Эти двойники действуют во многом по модели паркового мимесиса. Один из европейских миссионеров так описывал парк китайского императора: «…Это еще и вселенная в уменьшенном виде, где даже воспроизведен целый город с храмами, рынками и лавками, окруженный стеной с воротами, обращенными к четырем сторонам света.
„Все, что в столице Императора существует в натуре, воспроизведено здесь в уменьшенном виде». Таким образом, суверен мог «всегда, когда бы он того ни пожелал, созерцать в уменьшении суету большого города“» (Балтрушайтис 1957:110).
Искусственность парка проявляет себя в уменьшенности копии. Именно перепад размеров позволяет отличать естественное от рукотворного[78]. Эта китайская модель была широко использована в европейских парках XVIII века с их изобилием маленьких храмов, пирамид, скал, водопадов и т.д. Сокуров любит включать в свои фильмы взгляд с высоты на город, напоминающий свою уменьшенную модель. Подобный кадр есть и в «Камне». Вытянутый силуэт Чехова возвышается здесь над лежащим внизу, под ним, уменьшенным перспективой городом.
══════
- Что сделать:
[A] Ответьте по фрагменту о парковом мимесисе:
(i) Что, по описанию миссионера, воспроизведено в парке китайского императора?
(ii) Что, согласно фрагменту, позволяет отличать естественное от рукотворного?
(iii) В каком фильме Сокурова есть кадр с видом на город с высоты?
[B] Перечислите все объекты, которые фрагмент о парковом мимесисе называет в европейских парках XVIII века.

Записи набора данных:
══════
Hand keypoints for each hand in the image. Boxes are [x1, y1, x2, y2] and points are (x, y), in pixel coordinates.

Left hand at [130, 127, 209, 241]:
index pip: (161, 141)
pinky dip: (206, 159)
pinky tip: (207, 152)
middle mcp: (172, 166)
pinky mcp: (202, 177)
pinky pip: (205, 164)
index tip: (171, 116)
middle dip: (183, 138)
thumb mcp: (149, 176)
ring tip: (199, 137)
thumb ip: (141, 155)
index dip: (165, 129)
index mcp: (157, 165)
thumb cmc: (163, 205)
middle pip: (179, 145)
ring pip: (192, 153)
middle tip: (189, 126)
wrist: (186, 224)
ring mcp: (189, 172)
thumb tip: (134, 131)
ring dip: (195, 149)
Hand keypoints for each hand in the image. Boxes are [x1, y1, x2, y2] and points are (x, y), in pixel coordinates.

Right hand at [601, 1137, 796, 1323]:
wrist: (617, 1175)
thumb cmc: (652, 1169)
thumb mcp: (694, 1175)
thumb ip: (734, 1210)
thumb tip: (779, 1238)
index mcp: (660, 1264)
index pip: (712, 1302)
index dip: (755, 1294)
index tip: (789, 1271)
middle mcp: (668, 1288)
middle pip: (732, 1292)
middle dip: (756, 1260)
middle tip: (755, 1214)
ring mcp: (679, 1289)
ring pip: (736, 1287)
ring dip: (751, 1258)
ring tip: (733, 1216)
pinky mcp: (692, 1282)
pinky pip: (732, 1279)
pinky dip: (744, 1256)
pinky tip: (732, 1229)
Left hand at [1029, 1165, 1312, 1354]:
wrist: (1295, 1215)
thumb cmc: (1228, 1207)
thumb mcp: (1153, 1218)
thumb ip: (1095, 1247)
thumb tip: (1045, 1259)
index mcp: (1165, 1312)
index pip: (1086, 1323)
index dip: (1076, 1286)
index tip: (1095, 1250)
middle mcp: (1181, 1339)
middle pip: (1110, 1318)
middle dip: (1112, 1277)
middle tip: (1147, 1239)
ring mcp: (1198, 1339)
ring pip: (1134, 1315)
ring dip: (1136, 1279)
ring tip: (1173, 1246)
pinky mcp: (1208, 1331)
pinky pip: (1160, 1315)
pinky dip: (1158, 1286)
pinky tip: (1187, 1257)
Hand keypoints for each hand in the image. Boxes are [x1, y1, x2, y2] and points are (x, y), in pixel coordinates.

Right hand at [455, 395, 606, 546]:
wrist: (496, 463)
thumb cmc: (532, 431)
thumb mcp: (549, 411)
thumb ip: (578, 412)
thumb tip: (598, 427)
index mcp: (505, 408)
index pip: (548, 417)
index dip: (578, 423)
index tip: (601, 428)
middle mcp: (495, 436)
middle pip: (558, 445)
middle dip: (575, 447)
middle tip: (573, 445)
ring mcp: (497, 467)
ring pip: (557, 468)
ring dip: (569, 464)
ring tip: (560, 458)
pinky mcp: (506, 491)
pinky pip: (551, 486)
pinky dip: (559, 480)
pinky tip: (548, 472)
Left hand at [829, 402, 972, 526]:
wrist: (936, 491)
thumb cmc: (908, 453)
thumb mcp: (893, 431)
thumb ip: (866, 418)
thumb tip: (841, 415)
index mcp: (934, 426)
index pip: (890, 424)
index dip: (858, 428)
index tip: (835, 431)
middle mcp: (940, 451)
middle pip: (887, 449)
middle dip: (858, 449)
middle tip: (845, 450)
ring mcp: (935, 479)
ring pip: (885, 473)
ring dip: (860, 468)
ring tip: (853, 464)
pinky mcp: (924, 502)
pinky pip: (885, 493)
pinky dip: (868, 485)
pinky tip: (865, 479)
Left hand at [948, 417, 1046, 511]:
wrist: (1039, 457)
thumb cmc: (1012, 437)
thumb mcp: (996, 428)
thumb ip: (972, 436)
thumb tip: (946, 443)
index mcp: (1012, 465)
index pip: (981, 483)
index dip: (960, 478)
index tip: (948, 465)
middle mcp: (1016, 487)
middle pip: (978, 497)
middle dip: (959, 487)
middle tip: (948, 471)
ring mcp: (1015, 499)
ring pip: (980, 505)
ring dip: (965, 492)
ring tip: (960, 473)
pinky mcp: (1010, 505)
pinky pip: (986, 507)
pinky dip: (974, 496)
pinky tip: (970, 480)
══════
- Ответы по заданиям:
[A]
(i) Целый город с храмами, рынками и лавками, окруженный стеной с воротами, обращенными к четырем сторонам света.
(ii) Перепад размеров.
(iii) В «Камне».

[B] Маленькие храмы, пирамиды, скалы, водопады.